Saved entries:
━━━━
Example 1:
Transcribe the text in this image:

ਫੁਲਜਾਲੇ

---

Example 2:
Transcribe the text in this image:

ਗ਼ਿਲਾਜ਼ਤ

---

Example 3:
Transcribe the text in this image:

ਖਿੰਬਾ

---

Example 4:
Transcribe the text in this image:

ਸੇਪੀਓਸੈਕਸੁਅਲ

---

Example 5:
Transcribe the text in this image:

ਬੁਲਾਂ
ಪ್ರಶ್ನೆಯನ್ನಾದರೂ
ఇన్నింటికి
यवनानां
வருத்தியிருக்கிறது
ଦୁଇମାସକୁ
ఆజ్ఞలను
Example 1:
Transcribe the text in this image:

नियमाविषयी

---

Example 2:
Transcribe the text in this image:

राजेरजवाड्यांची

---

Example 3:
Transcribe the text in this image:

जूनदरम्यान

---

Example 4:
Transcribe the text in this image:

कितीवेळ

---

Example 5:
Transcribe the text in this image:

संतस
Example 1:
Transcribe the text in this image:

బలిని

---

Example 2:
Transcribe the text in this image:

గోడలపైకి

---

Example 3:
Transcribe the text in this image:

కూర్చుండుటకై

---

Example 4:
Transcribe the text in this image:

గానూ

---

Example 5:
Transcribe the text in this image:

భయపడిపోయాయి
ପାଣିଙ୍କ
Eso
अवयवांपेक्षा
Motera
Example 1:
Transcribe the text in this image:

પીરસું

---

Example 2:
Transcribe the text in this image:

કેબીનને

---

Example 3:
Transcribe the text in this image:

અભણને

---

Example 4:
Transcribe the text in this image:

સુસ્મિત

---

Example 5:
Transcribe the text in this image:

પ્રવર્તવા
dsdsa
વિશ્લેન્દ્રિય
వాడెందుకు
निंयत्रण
━━━━
Every entry is to be restated word for word, with nothing dropped.

Example 1:
Transcribe the text in this image:

ਫੁਲਜਾਲੇ

---

Example 2:
Transcribe the text in this image:

ਗ਼ਿਲਾਜ਼ਤ

---

Example 3:
Transcribe the text in this image:

ਖਿੰਬਾ

---

Example 4:
Transcribe the text in this image:

ਸੇਪੀਓਸੈਕਸੁਅਲ

---

Example 5:
Transcribe the text in this image:

ਬੁਲਾਂ
ಪ್ರಶ್ನೆಯನ್ನಾದರೂ
ఇన్నింటికి
यवनानां
வருத்தியிருக்கிறது
ଦୁଇମାସକୁ
ఆజ్ఞలను
Example 1:
Transcribe the text in this image:

नियमाविषयी

---

Example 2:
Transcribe the text in this image:

राजेरजवाड्यांची

---

Example 3:
Transcribe the text in this image:

जूनदरम्यान

---

Example 4:
Transcribe the text in this image:

कितीवेळ

---

Example 5:
Transcribe the text in this image:

संतस
Example 1:
Transcribe the text in this image:

బలిని

---

Example 2:
Transcribe the text in this image:

గోడలపైకి

---

Example 3:
Transcribe the text in this image:

కూర్చుండుటకై

---

Example 4:
Transcribe the text in this image:

గానూ

---

Example 5:
Transcribe the text in this image:

భయపడిపోయాయి
ପାଣିଙ୍କ
Eso
अवयवांपेक्षा
Motera
Example 1:
Transcribe the text in this image:

પીરસું

---

Example 2:
Transcribe the text in this image:

કેબીનને

---

Example 3:
Transcribe the text in this image:

અભણને

---

Example 4:
Transcribe the text in this image:

સુસ્મિત

---

Example 5:
Transcribe the text in this image:

પ્રવર્તવા
dsdsa
વિશ્લેન્દ્રિય
వాడెందుకు
निंयत्रण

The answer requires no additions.